Michelle “Shell” Cleave was driving home from a doctor’s appointment when she saw the first sign on San Carlos Avenue, the El Granada street she has lived on for over two decades. The signs, decorated with shells, pompoms, stickers and more, were placed in neighbors’ front yards and read, “Shell, You Are Not Alone,” “Cheering You On, Michelle” and “Love From San Carlos Ave.”
Last month, Cleave, who goes by the nickname
Shell, was diagnosed with Stage 4 metastasized breast cancer.
The diagnosis was a shock to Cleave, her family and her neighbors. On a typical day, Coastsiders can spot her out on the ocean, surfing or stand-up paddleboarding. In 2018, she shut down her tech business and founded Sea Hugger, a nonprofit organization that works to protect the marine environment from plastic pollution. In response to the pandemic, Sea Hugger opened an outdoor kids camp to give families a break from distance learning. It provides children with a chance to learn about the ocean, marine life and conservation in a COVID-19 safe environment.
Kristen Hagen, who serves on the board of Sea Hugger, describes her time with the organization as educational and inspiring, with Cleave’s dedication at the center of it all.

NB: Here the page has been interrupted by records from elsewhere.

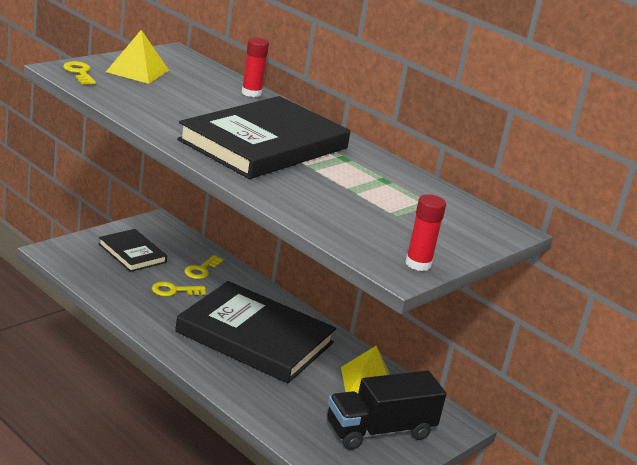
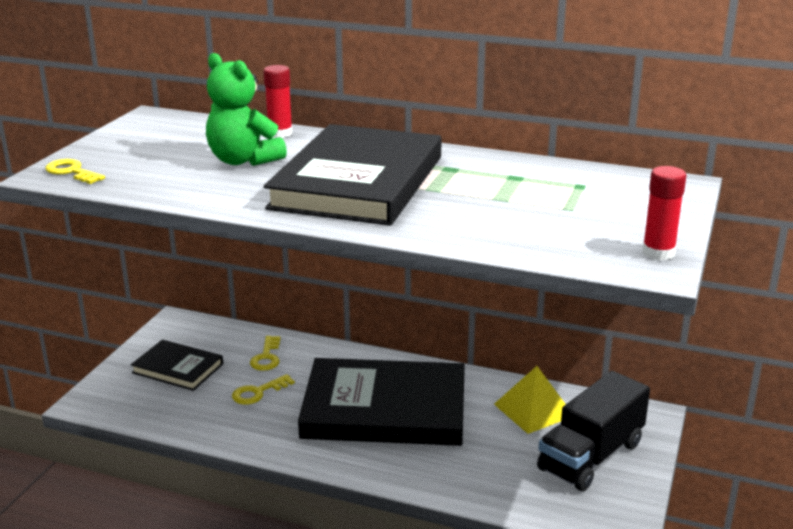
camera: 20 degrees left, 0 degrees up
yellow pyramid [106,30,169,84] -> none
none -> green teddy bear [206,53,287,166]

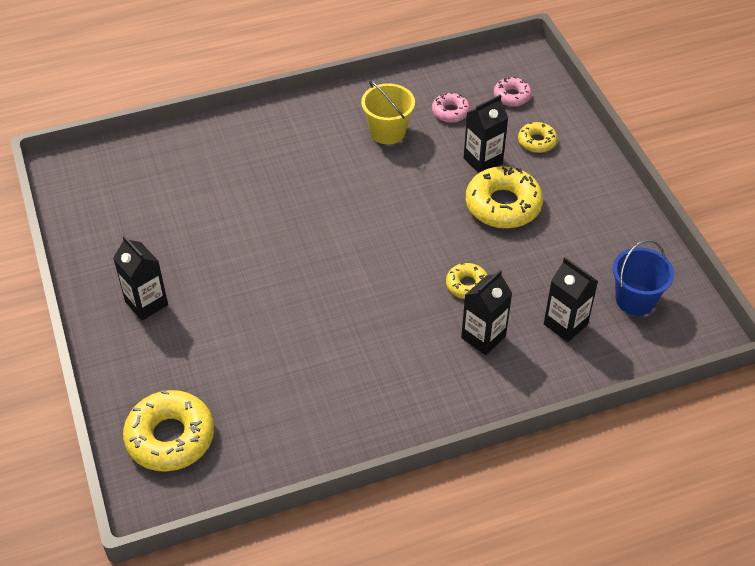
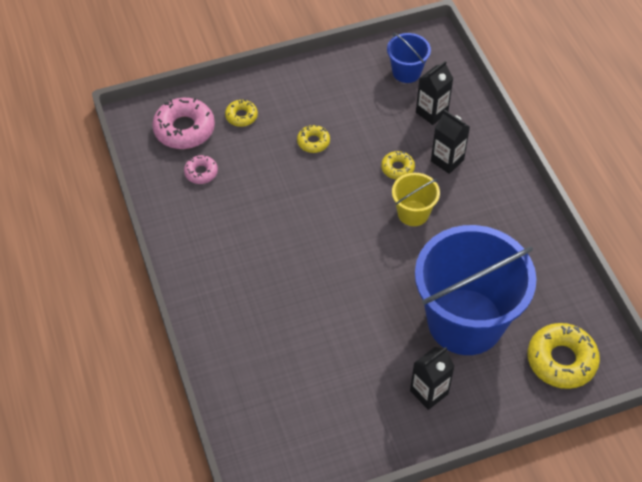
camera: 90 degrees left, 5 degrees up
yellow bucket [361,81,415,144] -> yellow bucket moved to [392,173,440,226]
black carton [464,95,508,173] -> none
yellow donut [466,166,543,229] -> yellow donut [297,125,330,153], size x0.53
pink donut [494,77,532,106] -> pink donut [152,98,215,149], size x1.88
none -> blue bucket [415,225,537,355]

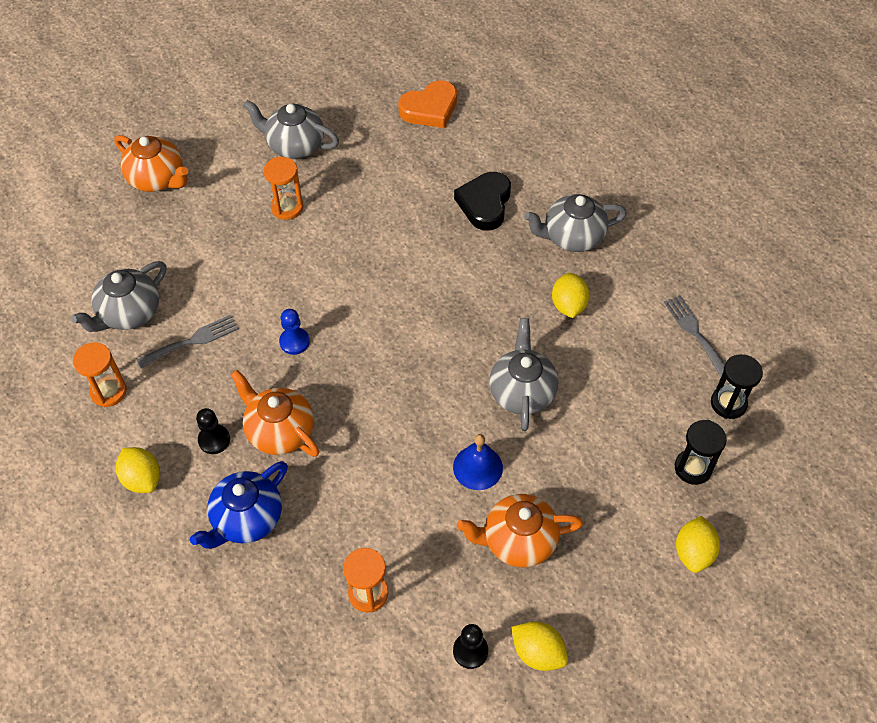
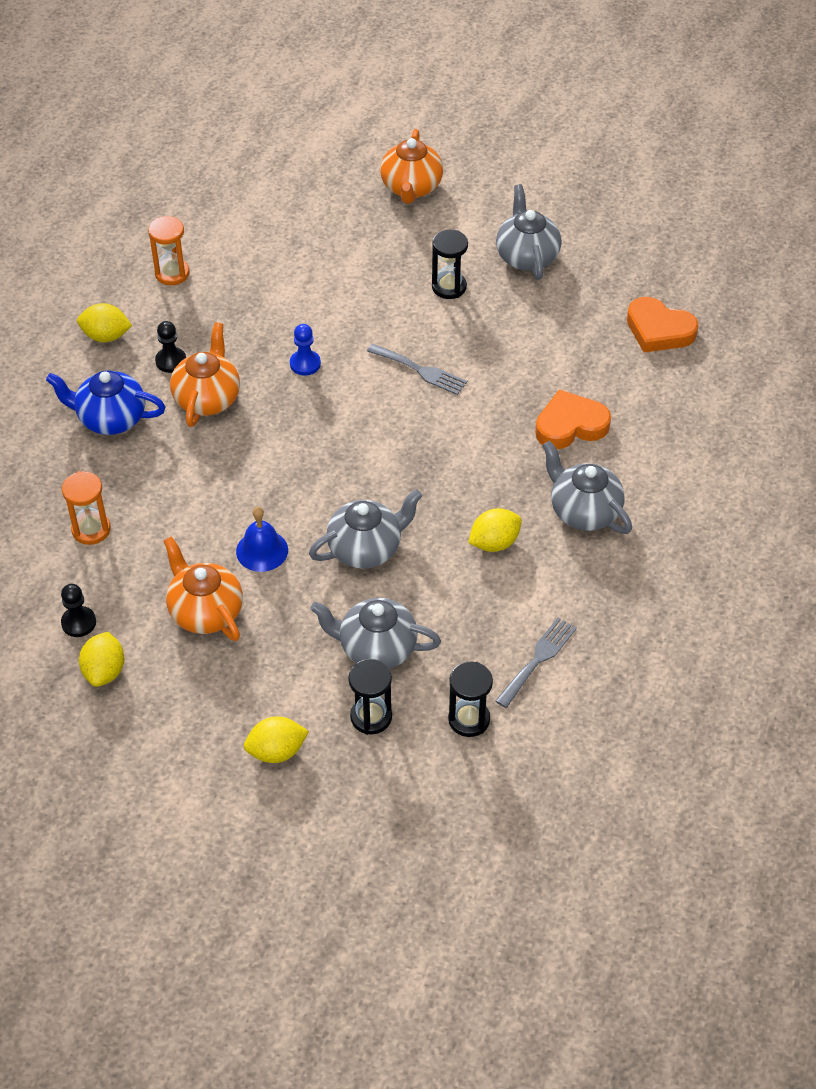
camera: 60 degrees right, 5 degrees down
grey teapot [71,261,166,332] -> grey teapot moved to [310,598,441,669]
yellow lemon [116,447,160,493] -> yellow lemon turned 75 degrees clockwise [77,303,132,342]
grey fork [137,315,239,368] -> grey fork moved to [367,344,467,395]
orange hourglass [264,157,303,220] -> black hourglass [432,230,468,299]
black heart [454,172,511,231] -> orange heart [535,389,611,449]

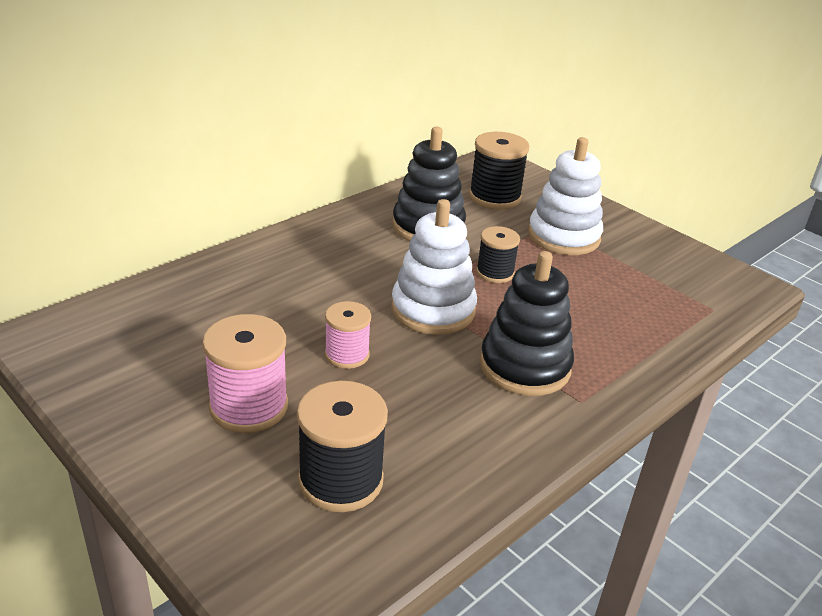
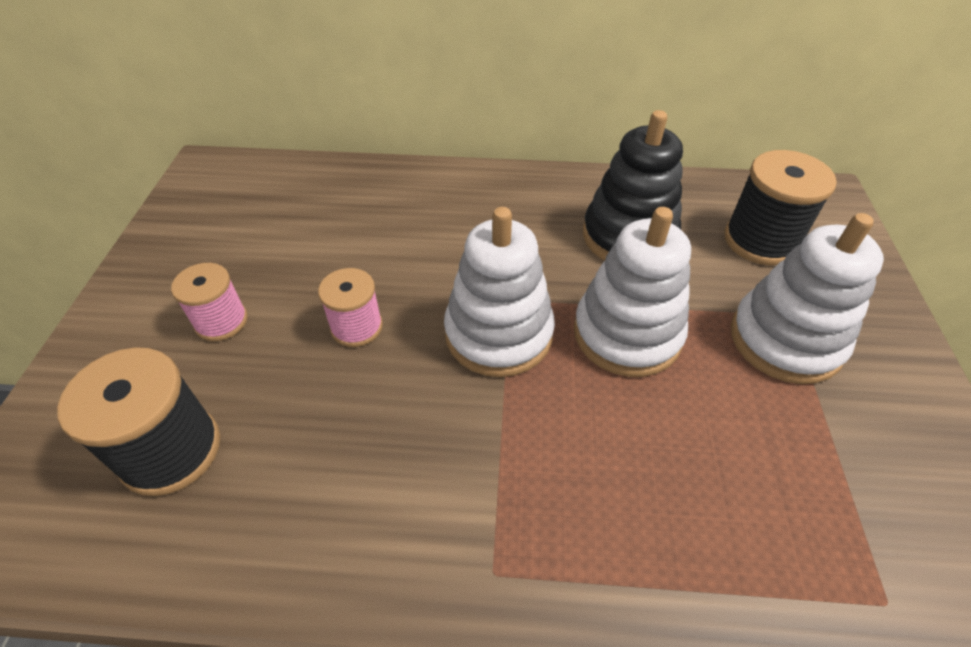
camera: 50 degrees right, 15 degrees up
pink spool [202,314,288,433] -> pink spool [171,263,248,341], size x0.63
black spool [476,226,520,283] -> white stacking toy [574,207,691,377]
black stacking toy [480,251,574,396] -> none

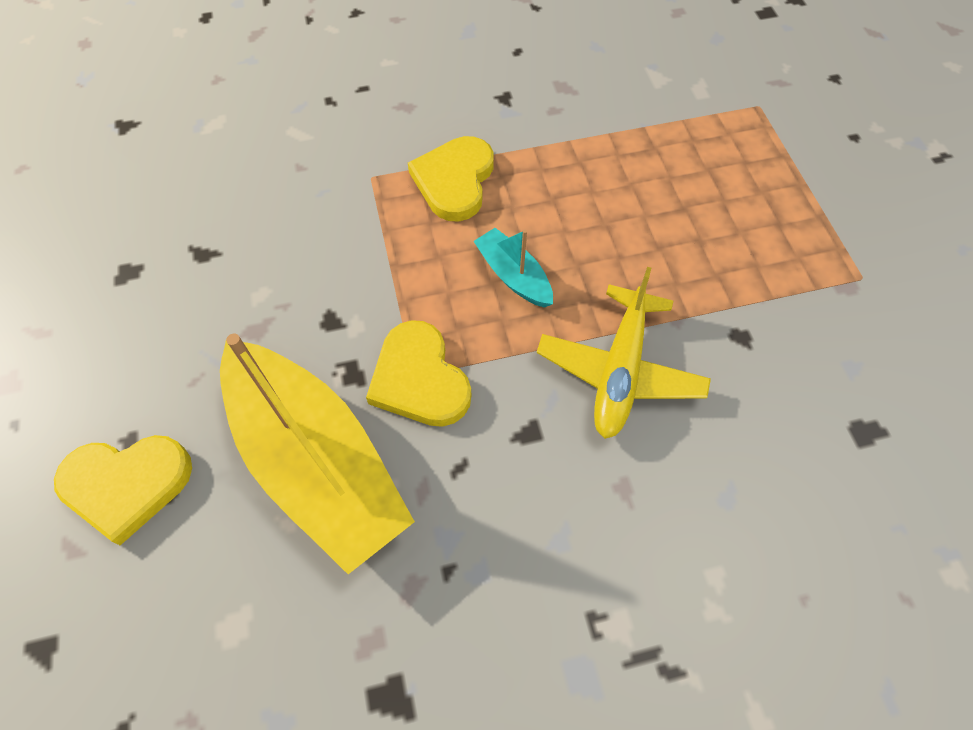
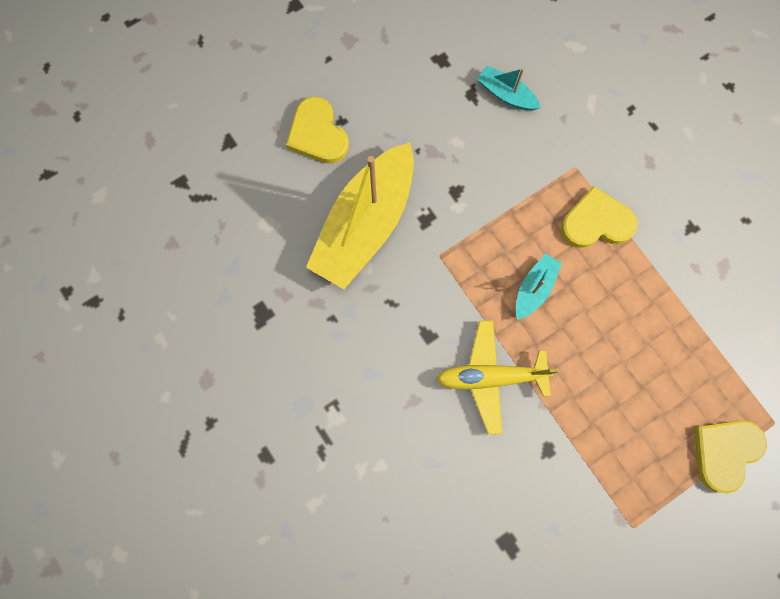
camera: 70 degrees right, 15 degrees up
yellow heart [366,320,471,427] -> yellow heart moved to [694,420,767,493]
none -> turquoise boat [477,66,541,111]

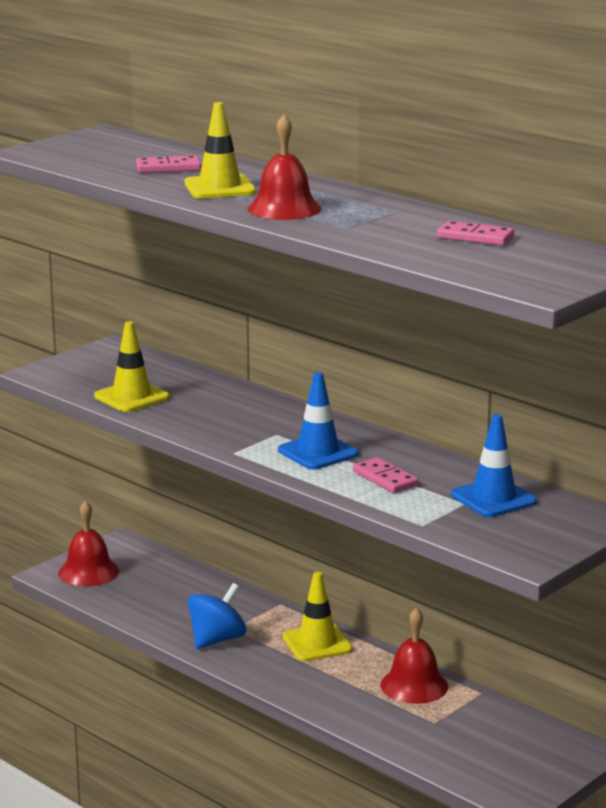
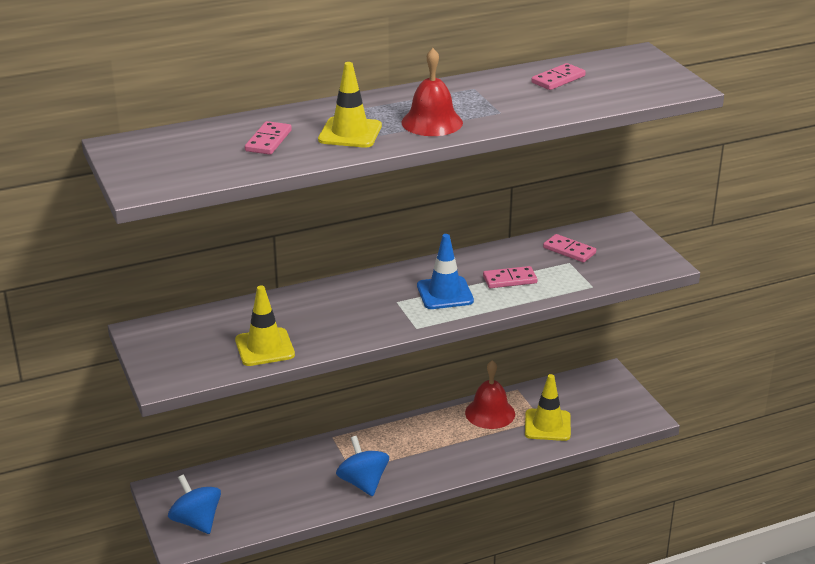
camera: 65 degrees left, 10 degrees up
red bell [58,501,119,586] -> blue spinning top [168,474,221,534]
yellow traffic cone [283,572,353,661] -> yellow traffic cone moved to [525,374,571,441]
blue traffic cone [451,414,537,517] -> pink domino [543,234,596,263]

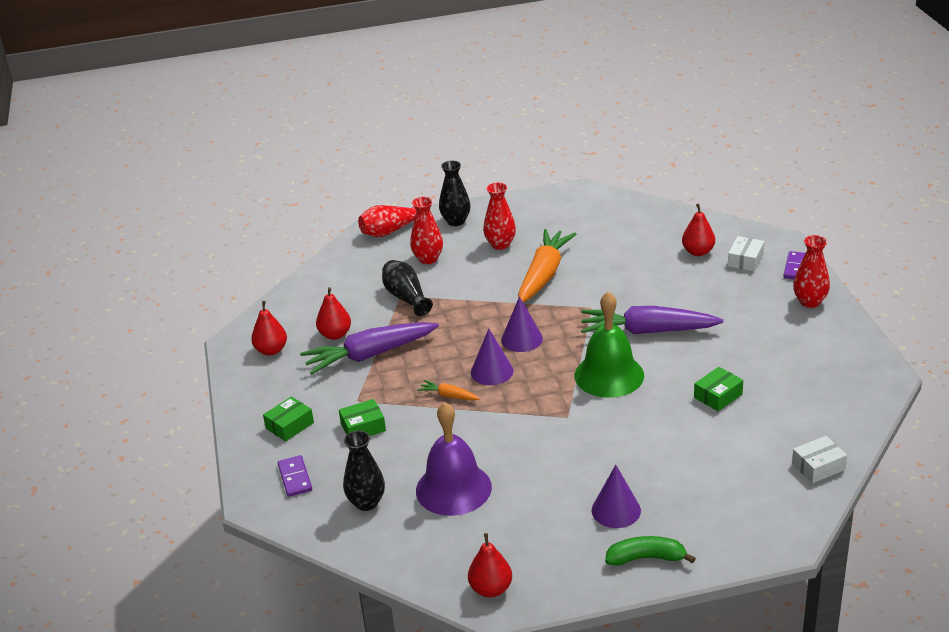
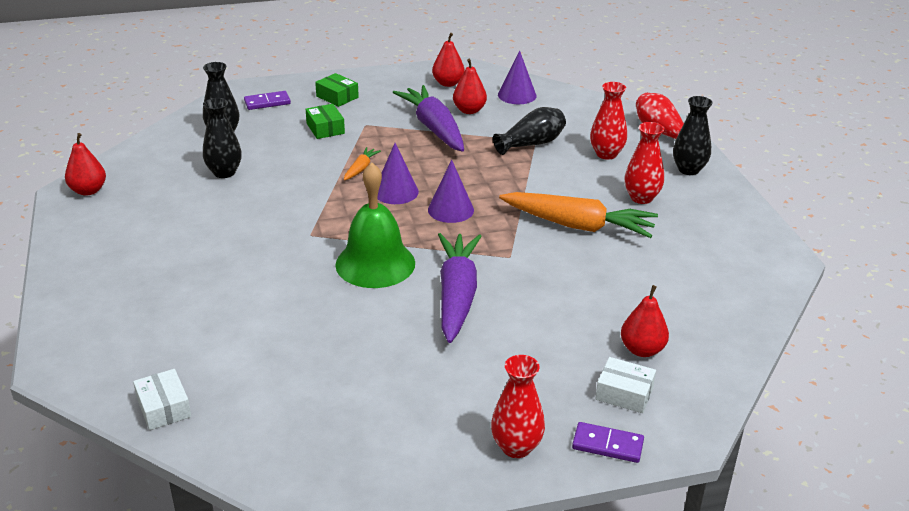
camera: 85 degrees right, 0 degrees up
purple bell [416,402,492,516] -> black vase [203,98,242,178]
purple cone [592,465,641,528] -> purple cone moved to [498,50,537,104]
green banana [605,536,696,566] -> none
green box [694,367,743,411] -> none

“She’s been the lifeblood, the visionary, the excitement about the cause,” Hagen said. “... I think we can all be a big part of her experience, right now, by continuing to enrich her life in the way that she has enriched ours.”
When Cleave’s neighbor Margo Zarker learned of her diagnosis, she knew she wanted to do something special.
“I felt like we needed to do something as a neighborhood. Something that was a little more lasting than flowers,” Zarker said.
But showing support requires some creative chops during the pandemic, when gathering in person is often not an option. Then it dawned on Zarker: signs.
Enlisting two other neighbors on San Carlos Avenue, Zarker ordered a bunch of blank poster board signs and set up a workstation in her garage. Soon after, neighbors were calling Zarker to ask for their own sign to decorate. By the time Cleave returned to San Carlos Avenue later that day, 20 signs of encouragement dotted the block.
“It brought her to tears,” Zarker said.
Neighbors are still making signs for their friend, and, in response, Cleave has asked an artist friend to design a “Thank You” sign to go in her own front yard.
“My neighbors totally surprised me and put these signs all over the street just to let me know that they stand with me and that they’re fighting with me,” Cleave said. “... That is community. You know, that’s what you do for other people. And that’s just Half Moon Bay in a nutshell.
“I loved this community so much before my diagnosis, and now I have an even deeper love and appreciation for it,” Cleave said.